### Action item
Set down exactly the lines below, starting at the one that contains "Workflows in Support of Large-Scale Science, WORKS" and ending at the one that contains "Characterizing and profiling", with both of those lines included and nothing else.
■ ■ ■
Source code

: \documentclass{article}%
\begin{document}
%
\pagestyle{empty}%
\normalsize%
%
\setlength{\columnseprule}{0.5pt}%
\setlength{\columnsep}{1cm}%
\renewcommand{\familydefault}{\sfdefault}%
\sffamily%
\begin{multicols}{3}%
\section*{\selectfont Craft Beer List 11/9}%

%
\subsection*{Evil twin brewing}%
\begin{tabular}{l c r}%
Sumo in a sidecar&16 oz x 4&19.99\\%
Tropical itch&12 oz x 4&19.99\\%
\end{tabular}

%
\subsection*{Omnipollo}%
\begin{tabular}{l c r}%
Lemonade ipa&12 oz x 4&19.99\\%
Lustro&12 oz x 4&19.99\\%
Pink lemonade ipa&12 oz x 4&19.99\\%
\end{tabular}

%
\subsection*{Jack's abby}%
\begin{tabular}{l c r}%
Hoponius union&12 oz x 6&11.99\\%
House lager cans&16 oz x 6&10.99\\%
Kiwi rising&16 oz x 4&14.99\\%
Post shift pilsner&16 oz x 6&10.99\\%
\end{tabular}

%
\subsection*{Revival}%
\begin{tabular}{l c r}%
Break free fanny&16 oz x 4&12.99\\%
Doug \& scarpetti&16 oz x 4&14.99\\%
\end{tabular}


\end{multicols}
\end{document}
■ ■ ■
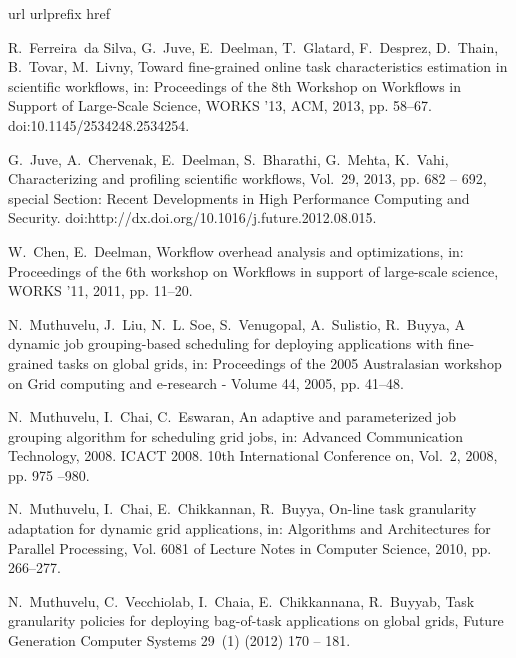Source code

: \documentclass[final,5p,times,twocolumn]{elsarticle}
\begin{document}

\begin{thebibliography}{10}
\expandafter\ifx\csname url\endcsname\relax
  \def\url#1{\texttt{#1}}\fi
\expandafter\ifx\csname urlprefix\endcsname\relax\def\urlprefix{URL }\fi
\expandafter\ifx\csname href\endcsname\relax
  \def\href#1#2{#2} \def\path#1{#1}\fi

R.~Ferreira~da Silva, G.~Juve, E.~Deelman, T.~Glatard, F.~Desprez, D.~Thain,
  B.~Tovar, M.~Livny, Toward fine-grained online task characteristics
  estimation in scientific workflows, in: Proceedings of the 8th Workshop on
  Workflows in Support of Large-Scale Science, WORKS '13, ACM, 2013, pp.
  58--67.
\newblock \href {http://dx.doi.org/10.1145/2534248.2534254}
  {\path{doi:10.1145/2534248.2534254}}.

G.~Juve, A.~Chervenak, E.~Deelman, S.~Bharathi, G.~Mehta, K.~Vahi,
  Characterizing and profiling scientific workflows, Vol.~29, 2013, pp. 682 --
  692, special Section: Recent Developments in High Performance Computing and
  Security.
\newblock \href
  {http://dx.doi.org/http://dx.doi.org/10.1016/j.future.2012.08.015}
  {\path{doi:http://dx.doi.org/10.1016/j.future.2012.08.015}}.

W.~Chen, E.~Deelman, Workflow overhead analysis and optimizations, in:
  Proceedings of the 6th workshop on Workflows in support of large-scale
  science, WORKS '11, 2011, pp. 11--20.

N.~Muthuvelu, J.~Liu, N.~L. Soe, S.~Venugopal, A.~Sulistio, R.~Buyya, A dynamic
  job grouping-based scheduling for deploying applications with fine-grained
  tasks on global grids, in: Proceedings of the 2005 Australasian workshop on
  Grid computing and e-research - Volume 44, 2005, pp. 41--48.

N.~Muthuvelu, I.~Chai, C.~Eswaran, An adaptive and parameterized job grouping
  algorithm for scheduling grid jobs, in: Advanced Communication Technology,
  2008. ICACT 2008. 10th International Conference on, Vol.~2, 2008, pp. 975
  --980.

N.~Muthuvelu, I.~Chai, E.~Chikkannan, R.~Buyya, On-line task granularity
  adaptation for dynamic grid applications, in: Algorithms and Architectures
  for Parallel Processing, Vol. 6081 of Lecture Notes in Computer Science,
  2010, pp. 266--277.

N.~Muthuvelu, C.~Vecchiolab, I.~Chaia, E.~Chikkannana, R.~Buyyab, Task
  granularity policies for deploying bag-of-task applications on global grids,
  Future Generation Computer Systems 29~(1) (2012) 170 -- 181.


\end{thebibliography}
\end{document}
■ ■ ■
### Result of the exercise
  Workflows in Support of Large-Scale Science, WORKS '13, ACM, 2013, pp.
  58--67.
\newblock \href {http://dx.doi.org/10.1145/2534248.2534254}
  {\path{doi:10.1145/2534248.2534254}}.

G.~Juve, A.~Chervenak, E.~Deelman, S.~Bharathi, G.~Mehta, K.~Vahi,
  Characterizing and profiling scientific workflows, Vol.~29, 2013, pp. 682 --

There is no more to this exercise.